**** Data extract

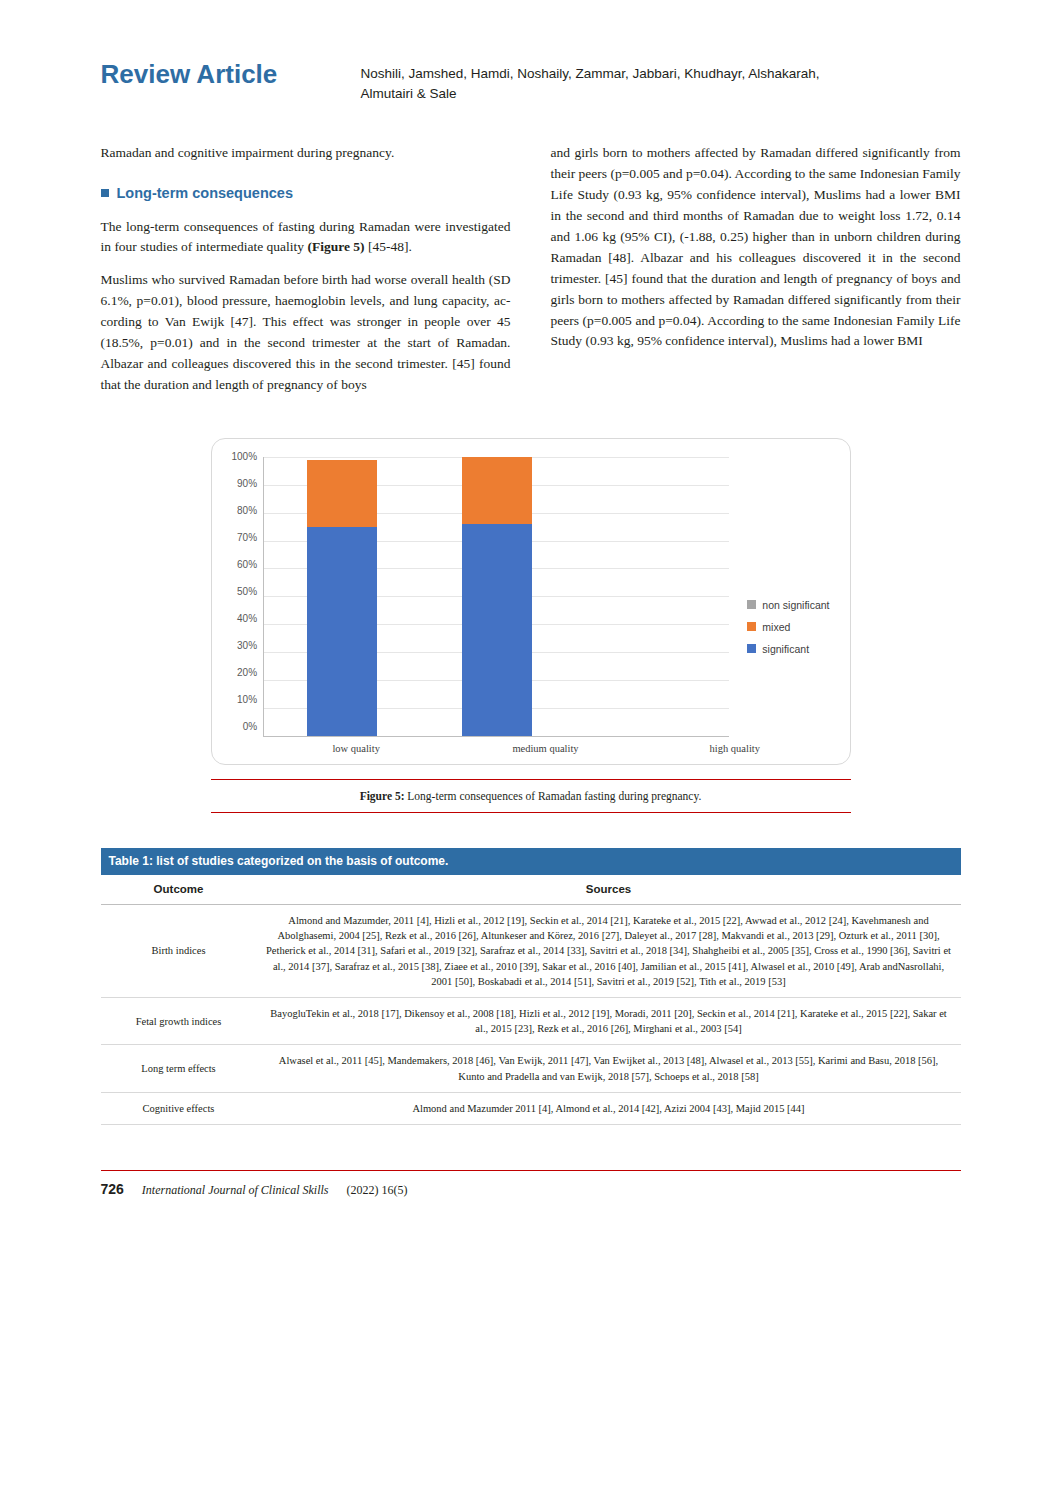Review Article
Noshili, Jamshed, Hamdi, Noshaily, Zammar, Jabbari, Khudhayr, Alshakarah,
Almutairi & Sale
Ramadan and cognitive impairment during pregnancy.
Long-term consequences
The long-term consequences of fasting during Ramadan were investigated in four studies of intermediate quality (Figure 5) [45-48].
Muslims who survived Ramadan before birth had worse overall health (SD 6.1%, p=0.01), blood pressure, haemoglobin levels, and lung capacity, according to Van Ewijk [47]. This effect was stronger in people over 45 (18.5%, p=0.01) and in the second trimester at the start of Ramadan. Albazar and colleagues discovered this in the second trimester. [45] found that the duration and length of pregnancy of boys
and girls born to mothers affected by Ramadan differed significantly from their peers (p=0.005 and p=0.04). According to the same Indonesian Family Life Study (0.93 kg, 95% confidence interval), Muslims had a lower BMI in the second and third months of Ramadan due to weight loss 1.72, 0.14 and 1.06 kg (95% CI), (-1.88, 0.25) higher than in unborn children during Ramadan [48]. Albazar and his colleagues discovered it in the second trimester. [45] found that the duration and length of pregnancy of boys and girls born to mothers affected by Ramadan differed significantly from their peers (p=0.005 and p=0.04). According to the same Indonesian Family Life Study (0.93 kg, 95% confidence interval), Muslims had a lower BMI
100% 90% 80% 70% 60% 50% 40% 30% 20% 10% 0%
non significant
mixed
significant
low quality medium quality high quality
Figure 5: Long-term consequences of Ramadan fasting during pregnancy.
Table 1: list of studies categorized on the basis of outcome.
| Outcome | Sources |
| --- | --- |
| Birth indices | Almond and Mazumder, 2011 [4], Hizli et al., 2012 [19], Seckin et al., 2014 [21], Karateke et al., 2015 [22], Awwad et al., 2012 [24], Kavehmanesh and Abolghasemi, 2004 [25], Rezk et al., 2016 [26], Altunkeser and Körez, 2016 [27], Daleyet al., 2017 [28], Makvandi et al., 2013 [29], Ozturk et al., 2011 [30], Petherick et al., 2014 [31], Safari et al., 2019 [32], Sarafraz et al., 2014 [33], Savitri et al., 2018 [34], Shahgheibi et al., 2005 [35], Cross et al., 1990 [36], Savitri et al., 2014 [37], Sarafraz et al., 2015 [38], Ziaee et al., 2010 [39], Sakar et al., 2016 [40], Jamilian et al., 2015 [41], Alwasel et al., 2010 [49], Arab andNasrollahi, 2001 [50], Boskabadi et al., 2014 [51], Savitri et al., 2019 [52], Tith et al., 2019 [53] |
| Fetal growth indices | BayogluTekin et al., 2018 [17], Dikensoy et al., 2008 [18], Hizli et al., 2012 [19], Moradi, 2011 [20], Seckin et al., 2014 [21], Karateke et al., 2015 [22], Sakar et al., 2015 [23], Rezk et al., 2016 [26], Mirghani et al., 2003 [54] |
| Long term effects | Alwasel et al., 2011 [45], Mandemakers, 2018 [46], Van Ewijk, 2011 [47], Van Ewijket al., 2013 [48], Alwasel et al., 2013 [55], Karimi and Basu, 2018 [56], Kunto and Pradella and van Ewijk, 2018 [57], Schoeps et al., 2018 [58] |
| Cognitive effects | Almond and Mazumder 2011 [4], Almond et al., 2014 [42], Azizi 2004 [43], Majid 2015 [44] |
726 International Journal of Clinical Skills (2022) 16(5)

********

◆ What needs to be done ◆
Beginning with the line that contains "2003 [54] |", return every line to the end of the listing, unchanged, and nothing else.

◆ Written reply ◆
| Fetal growth indices | BayogluTekin et al., 2018 [17], Dikensoy et al., 2008 [18], Hizli et al., 2012 [19], Moradi, 2011 [20], Seckin et al., 2014 [21], Karateke et al., 2015 [22], Sakar et al., 2015 [23], Rezk et al., 2016 [26], Mirghani et al., 2003 [54] |
| Long term effects | Alwasel et al., 2011 [45], Mandemakers, 2018 [46], Van Ewijk, 2011 [47], Van Ewijket al., 2013 [48], Alwasel et al., 2013 [55], Karimi and Basu, 2018 [56], Kunto and Pradella and van Ewijk, 2018 [57], Schoeps et al., 2018 [58] |
| Cognitive effects | Almond and Mazumder 2011 [4], Almond et al., 2014 [42], Azizi 2004 [43], Majid 2015 [44] |
726 International Journal of Clinical Skills (2022) 16(5)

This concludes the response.